(Passage to read):
* start *

Examination of Witnesses
Witnesses: Rt Hon John Hayes CBE MP, Minister of State, Department for Transport, and Philip Grindrod, Head of Competition and Port Development, Department for Transport
Q1 Chair: Minister, welcome this afternoon. This has had what could be described as a chequered history: the Port services regulation is not popular. I would like to ask you some questions, and I will ask the first question.
This Committee and the Committee in the previous Parliament have held this proposed regulation under scrutiny since June 2013. As long ago as July 2014, it was recommended for debate on the Floor of the House. The Government have ignored this recommendation and have failed twice to have the matter debated in a European committee. What possible justification do the Government have for this failure, and can you tell us when it will be debated?
Mr Hayes: Chairman, you describe the history of this proposed regulation as chequered; it is not chequered for me. The first time I heard about it, when I was a Minister in this Department last time around, I made it very clear to my officials that I wanted it stopped. It is certainly not in our interests; it has never been in our interests.
It was not a matter of “on the one hand, but on the other”. It was a clear-cut case of a European regulation that was not good for Britain, so I did all I could to try to stop it, including going to continental Europe, travelling there—as you know, I do not like to leave the east of England, so that was quite a big step for me—and trying to persuade those I met there that this was a very bad idea. That is what happened in my part of Government, on my direction. I made it very clear to my officials that they should confirm that was what I felt.
As for the Government, in respect of timetabling debates in the House, you will know that that is not a matter over which I have direct control. I have never been resistant to the idea of debating these matters, as you can see evidenced from the stance I have just described to you. Clearly, what is debated on the Floor of the House is decided at a level both beyond and above mine.
Q2 Chair: What is the Government’s voting intention on this proposal?
Mr Hayes: Let me be very clear about that: we will vote against it.
Chair: You are going to vote against it.
Mr Hayes: We will vote against it, as I always wanted us to do.
Q3 Chair: Why did we not do so before?
Mr Hayes: The original advice—before we knew the happy day was going to arrive when we left the European Union—was to try to do three things: to delay it, to dilute it and to get Britain out of it. My officials went about trying to do all those three things and, to some degree, succeeded—we can talk about that in detailed questions—by changing the regulation, removing some of the things from its original incarnation, including pilotage, dredging and other such matters, and by suggesting and getting agreed the competitive-market exemption, which again we will talk about, no doubt, in due course.

* end *

(Data entries):
* start *

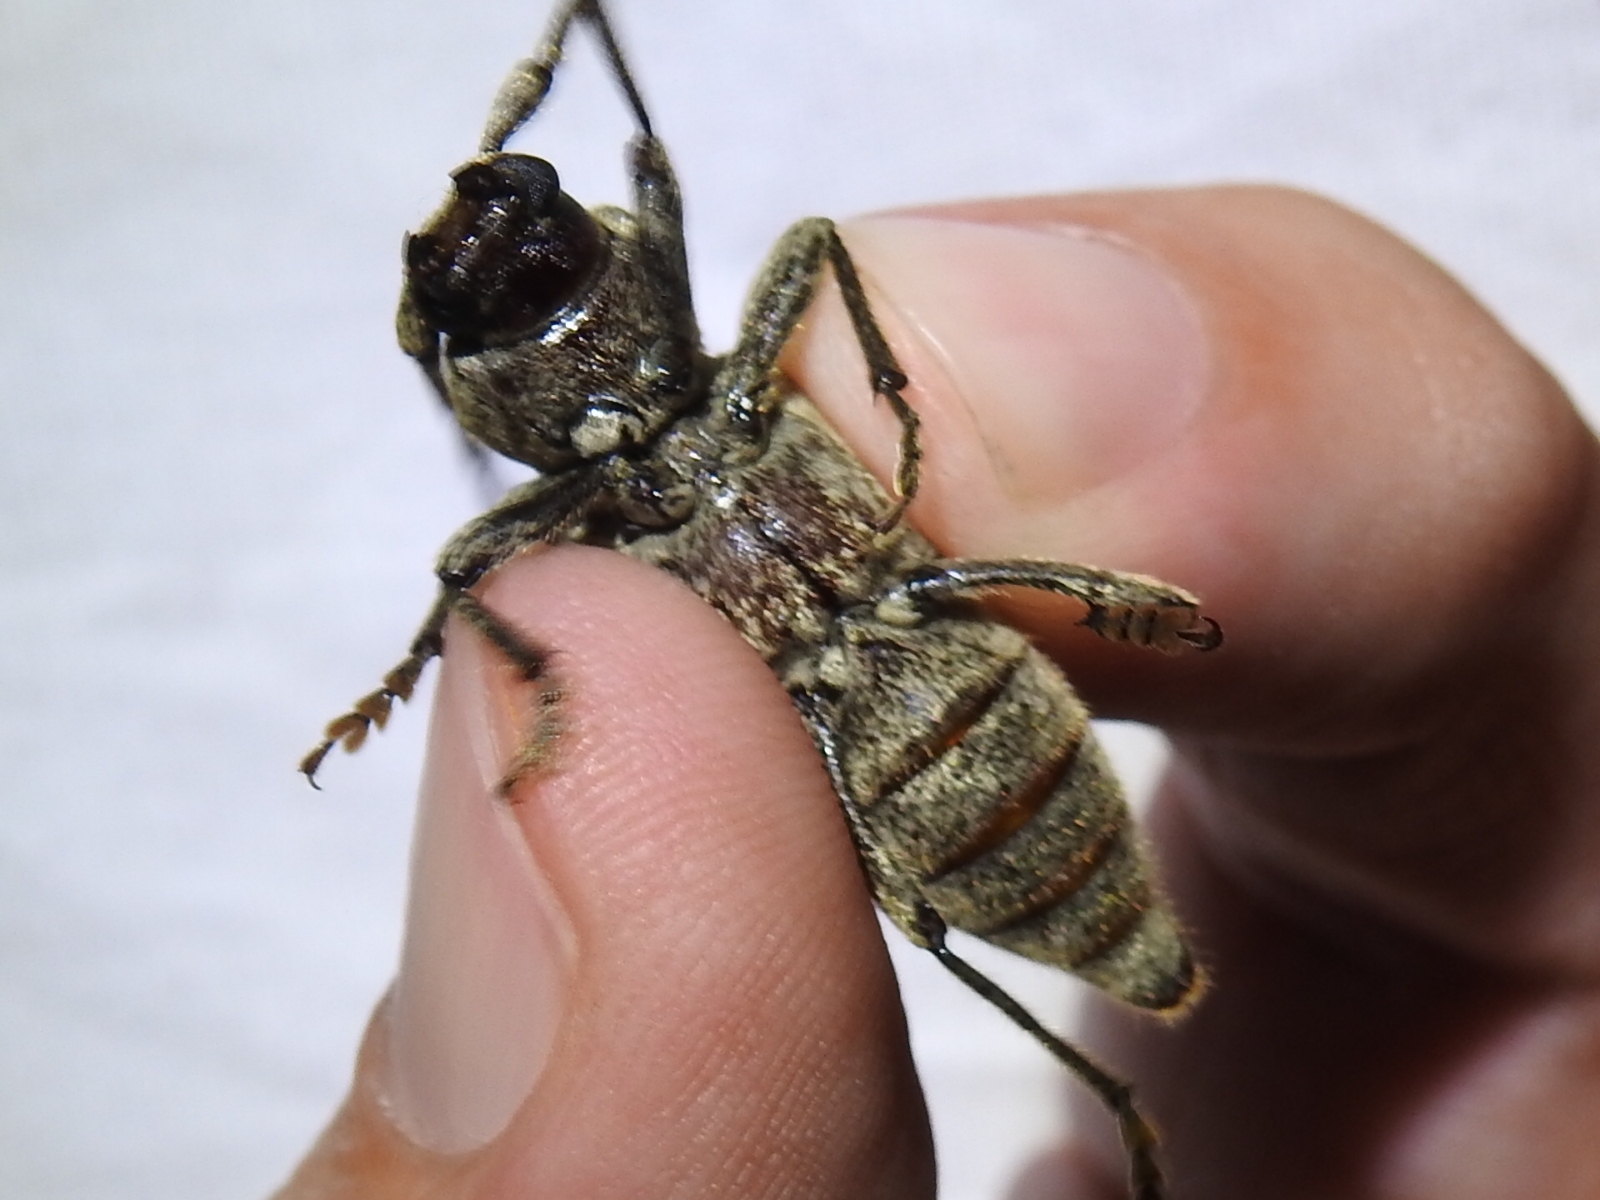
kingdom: Animalia
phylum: Arthropoda
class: Insecta
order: Coleoptera
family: Cerambycidae
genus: Enaphalodes
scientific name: Enaphalodes atomarius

* end *

(Given exercise):
Carry on the transcript of the committee hearing on the port services regulation from its last line.

(Right answer):
The first step—when we thought we were going to be burdened by the European Union in perpetuity—was to do the three things I described. It is absolutely clear now that there is no point continuing down that road. We will vote against it, because it is not right for Britain.
Chair: Voting against it quite clearly appears to be the view of all the parties concerned: the Labour party, the Conservative party, the employers—all 47—and the trade unions. Everybody is agreed, but unfortunately it is still going to go through. I understand there was going to be a meeting today or yesterday in a plenary.
Mr Hayes: Yes.
Chair: Now, the question after that is: what is going to happen thereafter? We vote against it, but it still goes on. Is that not rather a bad message for the United Kingdom?
Mr Hayes: You might think it is a bad message. If it is not in the national interest, we should have the courage to say so. You are right, though.
Q4 Chair: Excuse me. It is not that we should not say so, because we should say so. We should also do something about it, but there is nothing we can do about it while we are within the European Union. Is that not right?
Mr Hayes: You are right in two respects, Chairman. In fact, indeed, you are right in many respects, but we do not have time to explore all of those today. It would require an extremely long meeting.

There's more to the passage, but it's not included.